_Requirement_: Go through the records and set each one down exactly, skipping any picture.

_Record excerpts_:

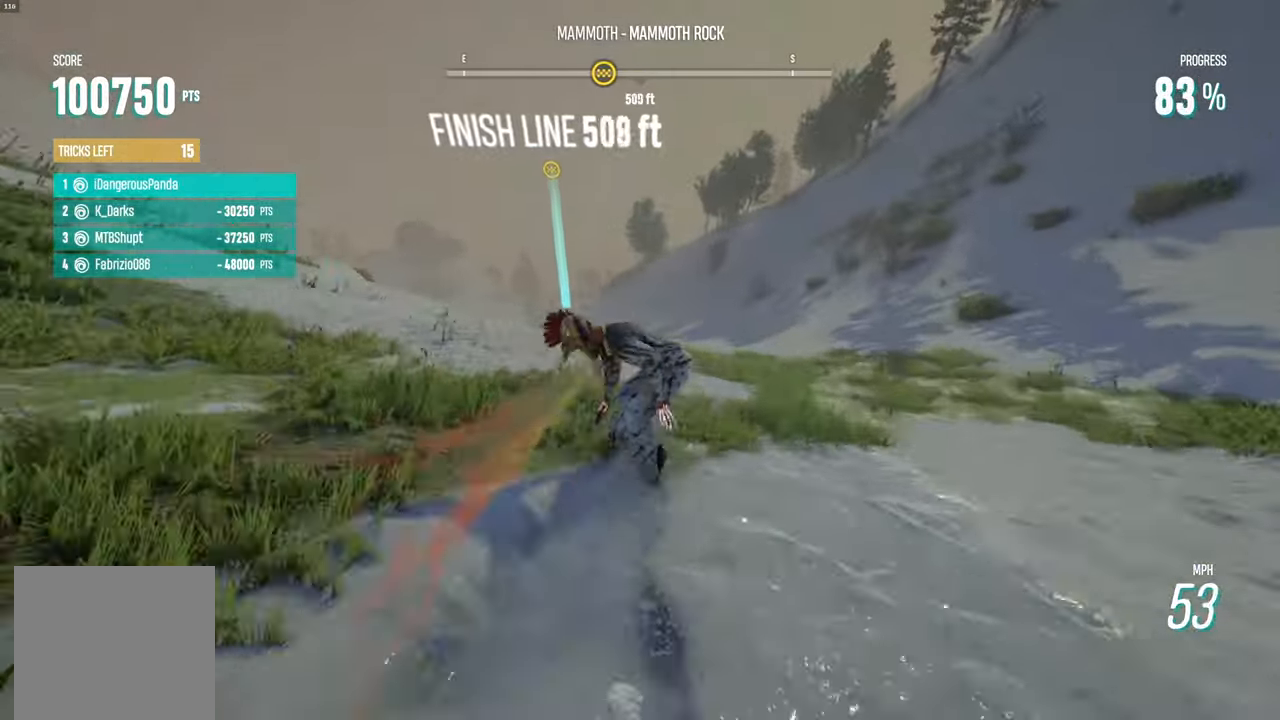
{"buttons": ["R2"], "left_stick": "center", "right_stick": "center", "events": [[100, "left_stick", "left"], [400, "left_stick", "center"]]}
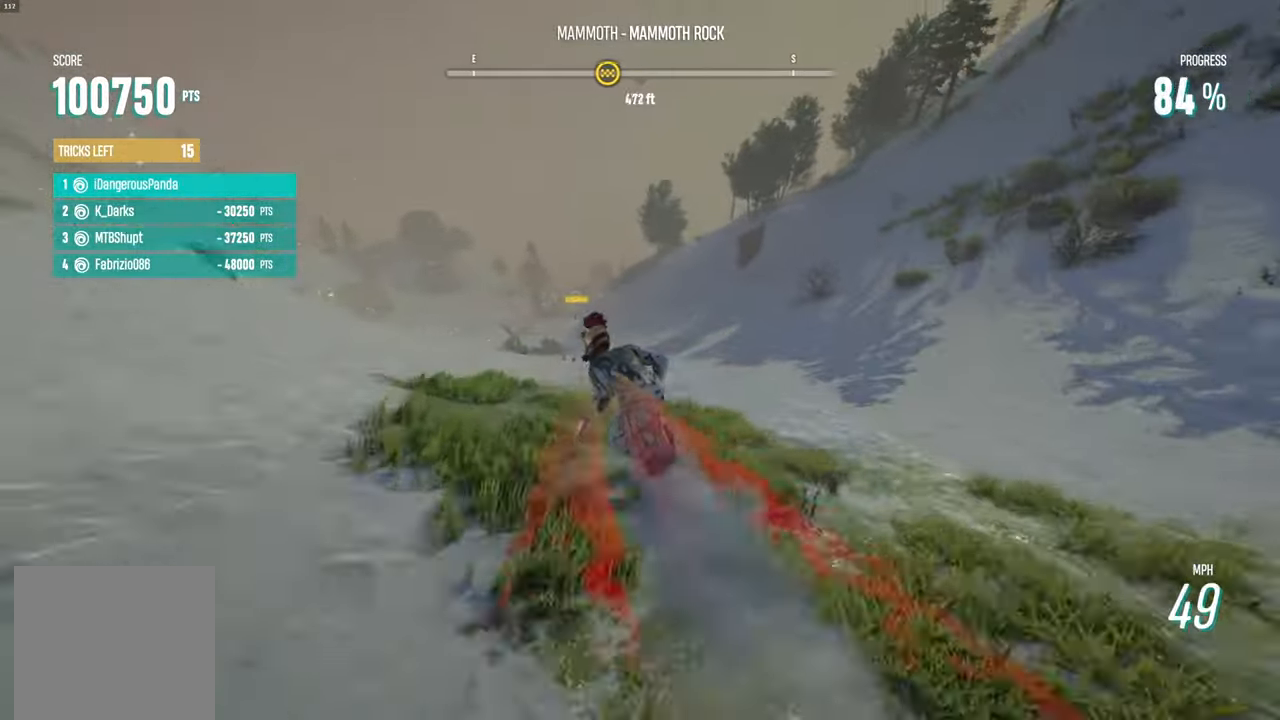
{"buttons": ["R2"], "left_stick": "center", "right_stick": "center", "events": []}
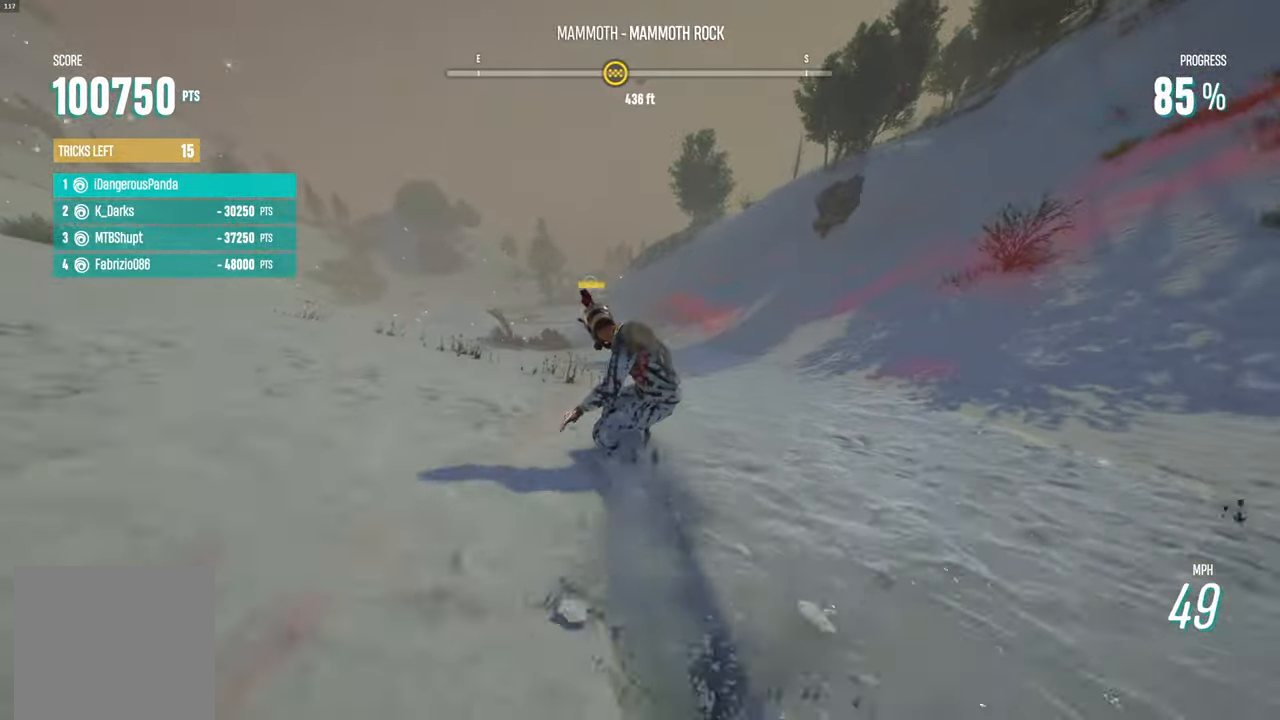
{"buttons": ["R2"], "left_stick": "center", "right_stick": "center", "events": [[317, "left_stick", "right"], [433, "left_stick", "center"]]}
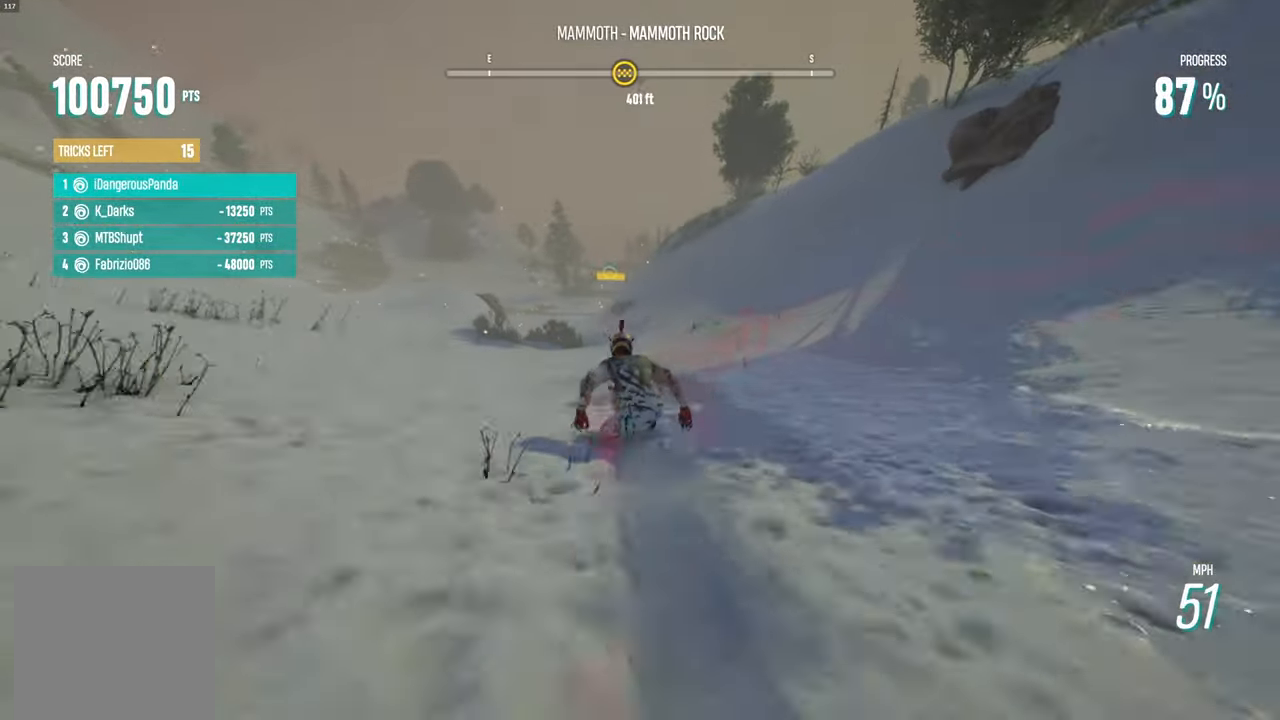
{"buttons": ["R2"], "left_stick": "center", "right_stick": "center", "events": []}
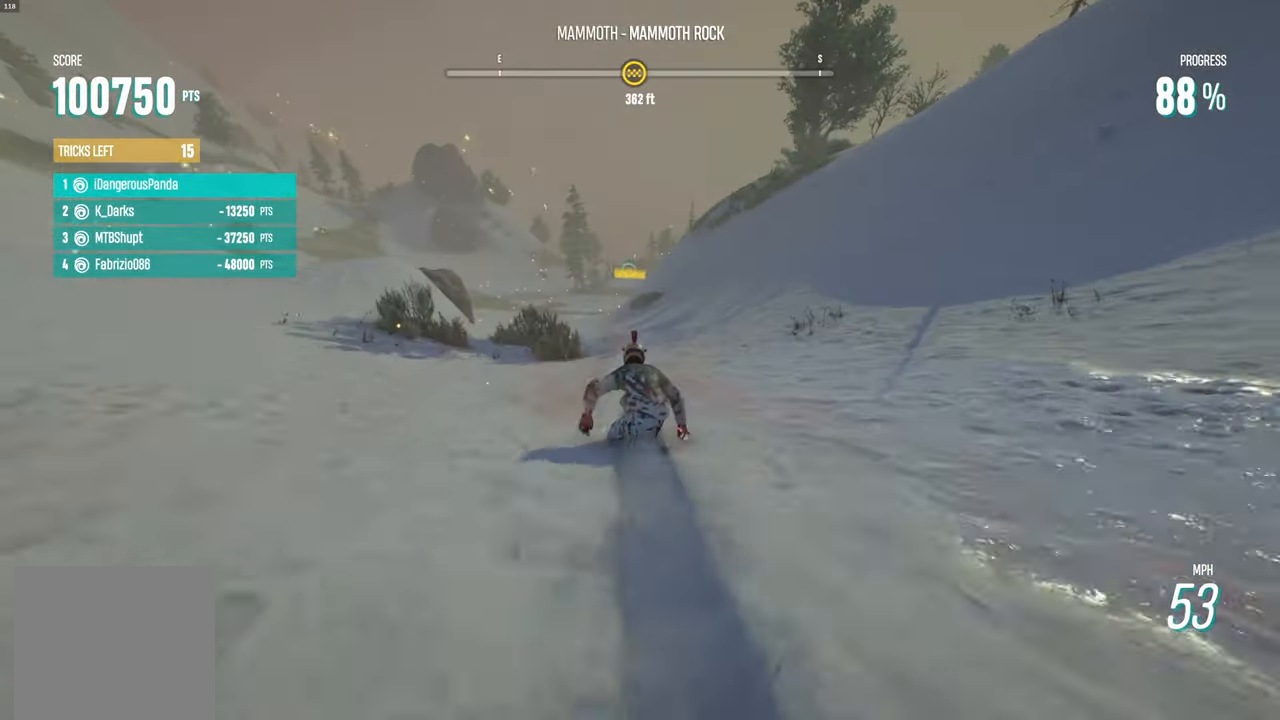
{"buttons": ["R2"], "left_stick": "left", "right_stick": "center", "events": [[467, "left_stick", "left"]]}
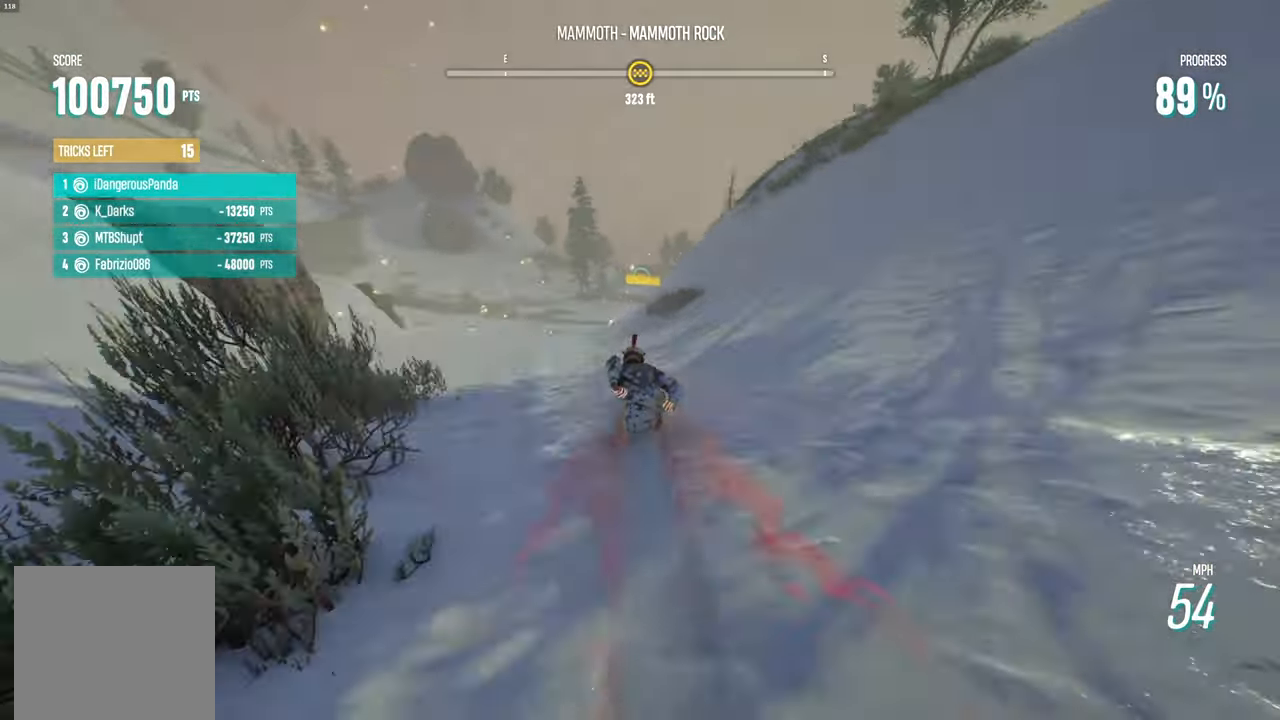
{"buttons": ["R2"], "left_stick": "center", "right_stick": "center", "events": [[333, "left_stick", "center"]]}
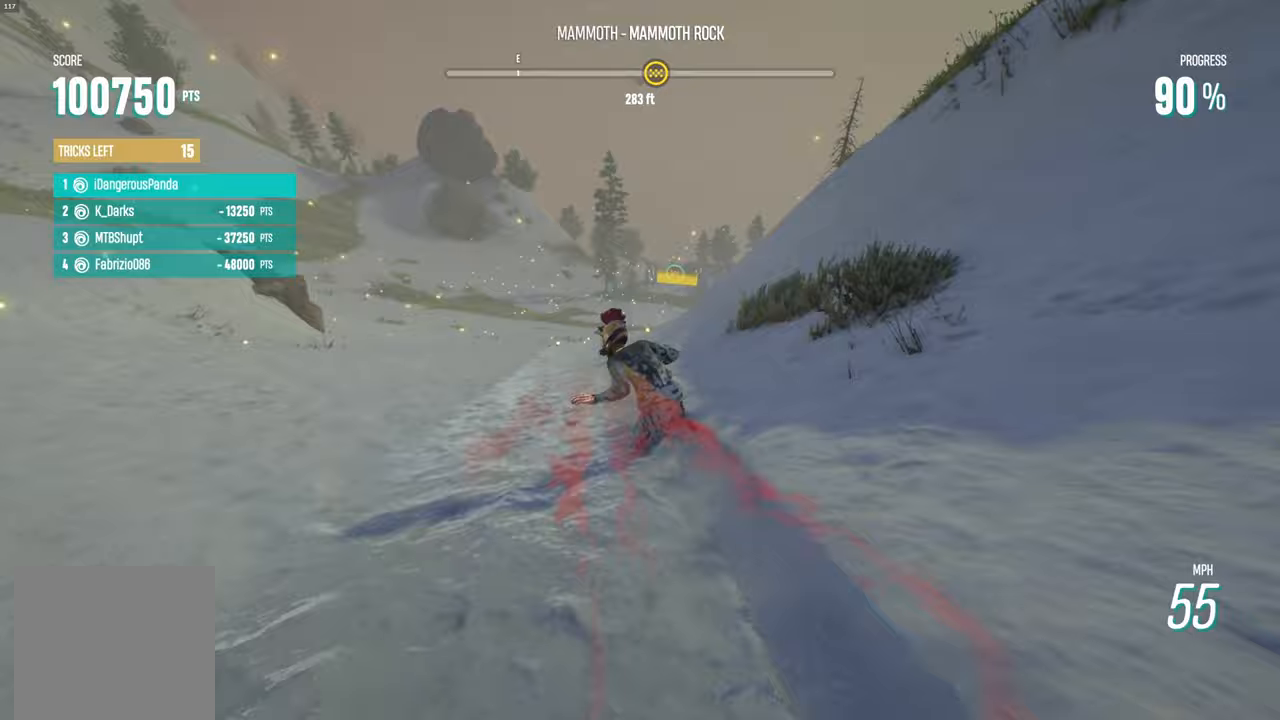
{"buttons": ["R2"], "left_stick": "center", "right_stick": "center", "events": [[50, "left_stick", "right"], [367, "left_stick", "center"]]}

_Completed task_:
{"buttons": ["R2"], "left_stick": "center", "right_stick": "center", "events": [[100, "left_stick", "left"], [400, "left_stick", "center"]]}
{"buttons": ["R2"], "left_stick": "center", "right_stick": "center", "events": []}
{"buttons": ["R2"], "left_stick": "center", "right_stick": "center", "events": [[317, "left_stick", "right"], [433, "left_stick", "center"]]}
{"buttons": ["R2"], "left_stick": "center", "right_stick": "center", "events": []}
{"buttons": ["R2"], "left_stick": "left", "right_stick": "center", "events": [[467, "left_stick", "left"]]}
{"buttons": ["R2"], "left_stick": "center", "right_stick": "center", "events": [[333, "left_stick", "center"]]}
{"buttons": ["R2"], "left_stick": "center", "right_stick": "center", "events": [[50, "left_stick", "right"], [367, "left_stick", "center"]]}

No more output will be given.